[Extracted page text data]
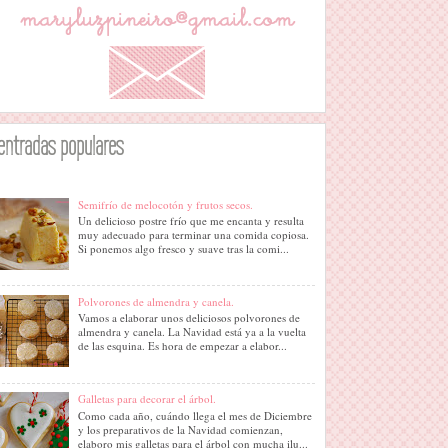
entradas populares
Semifrío de melocotón y frutos secos.
Un delicioso postre frío que me encanta y resulta
muy adecuado para terminar una comida copiosa.
Si ponemos algo fresco y suave tras la comi...
Polvorones de almendra y canela.
Vamos a elaborar unos deliciosos polvorones de
almendra y canela. La Navidad está ya a la vuelta
de las esquina. Es hora de empezar a elabor...
Galletas para decorar el árbol.
Como cada año, cuándo llega el mes de Diciembre
y los preparativos de la Navidad comienzan,
elaboro mis galletas para el árbol con mucha ilu...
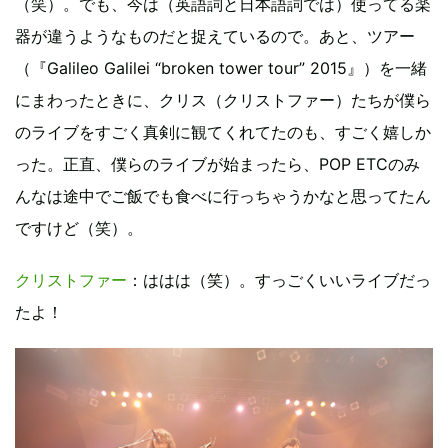
（笑）。でも、今は（英語詞と日本語詞では）使ってる楽
器が違うようなものだと捉えているので。あと、ツアー
（『Galileo Galilei “broken tower tour” 2015』）を一緒
にまわったときに、クリス（クリストファー）たちが僕ら
のライブをすごく真剣に観てくれてたのも、すごく嬉しか
った。正直、僕らのライブが始まったら、POP ETCのみ
んなは途中でご飯でも食べに行っちゃうかなと思ってたん
ですけど（笑）。
クリストファー
：ははは（笑）。すっごくいいライブだっ
たよ！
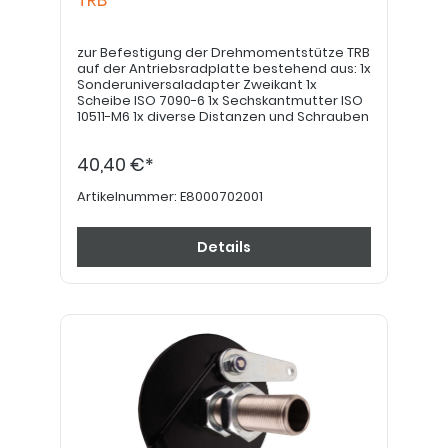
TRB
zur Befestigung der Drehmomentstütze TRB
auf der Antriebsradplatte bestehend aus: 1x
Sonderuniversaladapter Zweikant 1x
Scheibe ISO 7090-6 1x Sechskantmutter ISO
10511-M6 1x diverse Distanzen und Schrauben
40,40 €*
Artikelnummer:
E8000702001
Details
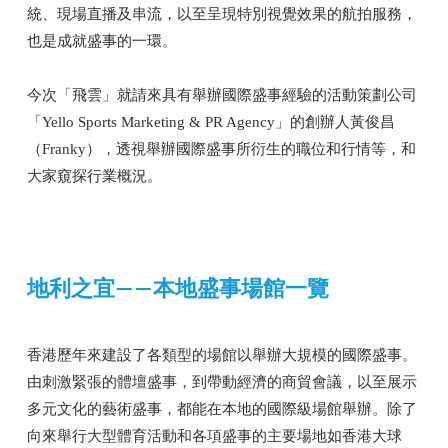
統、現場直播及串流，以至呈現特別視覺效果的航拍服務，
也是成就盛事的一環。
今次「飛雲」就請來具有舉辦國際盛事經驗的活動策劃公司
「Yello Sports Marketing & PR Agency」的創辦人黃俊昌
（Franky），透視舉辦國際盛事所衍生的職位和行情等，和
大家窺探行業概況。
地利之宜——本地盛事場館一覽
香港歷年來建設了各類型的場館以舉辦大規模的國際盛事。
由刺激緊張的體壇盛事，到帶動經濟的商貿會議，以至展示
多元文化的藝術盛事，都能在本地的國際級場館舉辦。除了
向來舉行大型體育活動和各項盛事的主要場地如香港大球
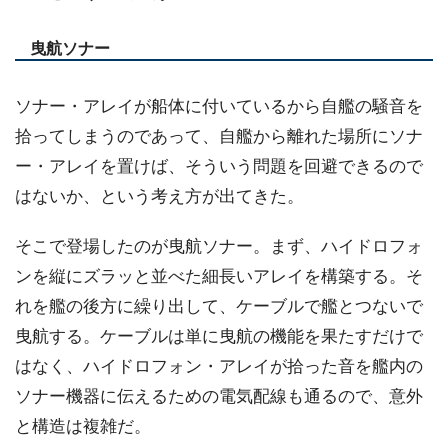
曳航ソナー
ソナー・アレイが船体に付いているから自艦の騒音を
拾ってしまうのであって、自艦から離れた場所にソナ
ー・アレイを置けば、そういう問題を回避できるので
はないか、という考え方が出てきた。
そこで登場したのが曳航ソナー。まず、ハイドロフォ
ンを縦にズラッと並べた細長いアレイを構築する。そ
れを艦の後方に繰り出して、ケーブルで艦とつないで
曳航する。ケーブルは単に曳航の機能を果たすだけで
はなく、ハイドロフォン・アレイが拾った音を艦内の
ソナー機器に伝えるための電気配線も通るので、意外
と構造は複雑だ。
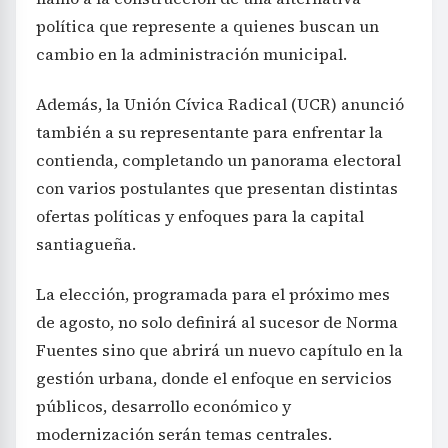
política que represente a quienes buscan un
cambio en la administración municipal.
Además, la Unión Cívica Radical (UCR) anunció
también a su representante para enfrentar la
contienda, completando un panorama electoral
con varios postulantes que presentan distintas
ofertas políticas y enfoques para la capital
santiagueña.
La elección, programada para el próximo mes
de agosto, no solo definirá al sucesor de Norma
Fuentes sino que abrirá un nuevo capítulo en la
gestión urbana, donde el enfoque en servicios
públicos, desarrollo económico y
modernización serán temas centrales.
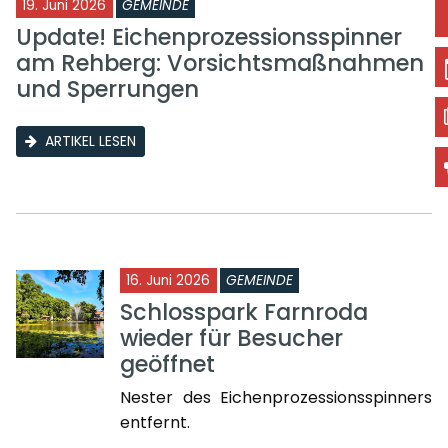
19. Juni 2026
GEMEINDE
Update! Eichenprozessionsspinner
am Rehberg: Vorsichtsmaßnahmen
und Sperrungen
ARTIKEL LESEN
16. Juni 2026
GEMEINDE
Schlosspark Farnroda
wieder für Besucher
geöffnet
Nester des Eichenprozessionsspinners
entfernt.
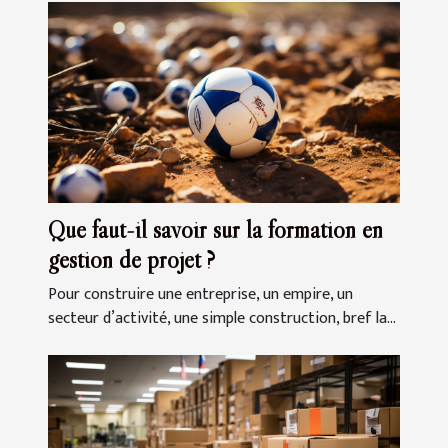
Que faut-il savoir sur la formation en
gestion de projet ?
Pour construire une entreprise, un empire, un
secteur d’activité, une simple construction, bref la...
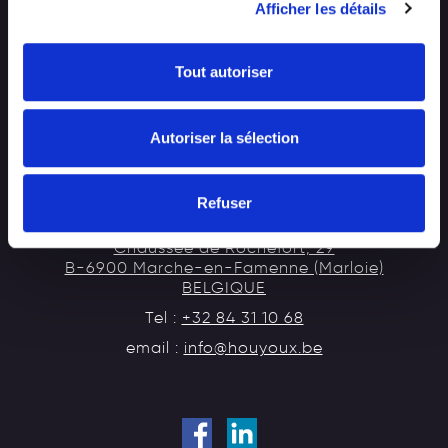
CONTACT
Afficher les détails
EMPLOI
Tout autoriser
Autoriser la sélection
HOUYOUX CONSTRUCTIONS
Entreprise générale de construction
Refuser
Chaussée de Rochefort, 29
B-6900 Marche-en-Famenne (Marloie)
BELGIQUE
Tel :
+32 84 31 10 68
email :
info@houyoux.be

- [Problem to solve]: Quote the records above exactly, from the first line through the line containing "Vamos a elaborar", and leave out the pictures.

- [Task answer]:
entradas populares
Semifrío de melocotón y frutos secos.
Un delicioso postre frío que me encanta y resulta
muy adecuado para terminar una comida copiosa.
Si ponemos algo fresco y suave tras la comi...
Polvorones de almendra y canela.
Vamos a elaborar unos deliciosos polvorones de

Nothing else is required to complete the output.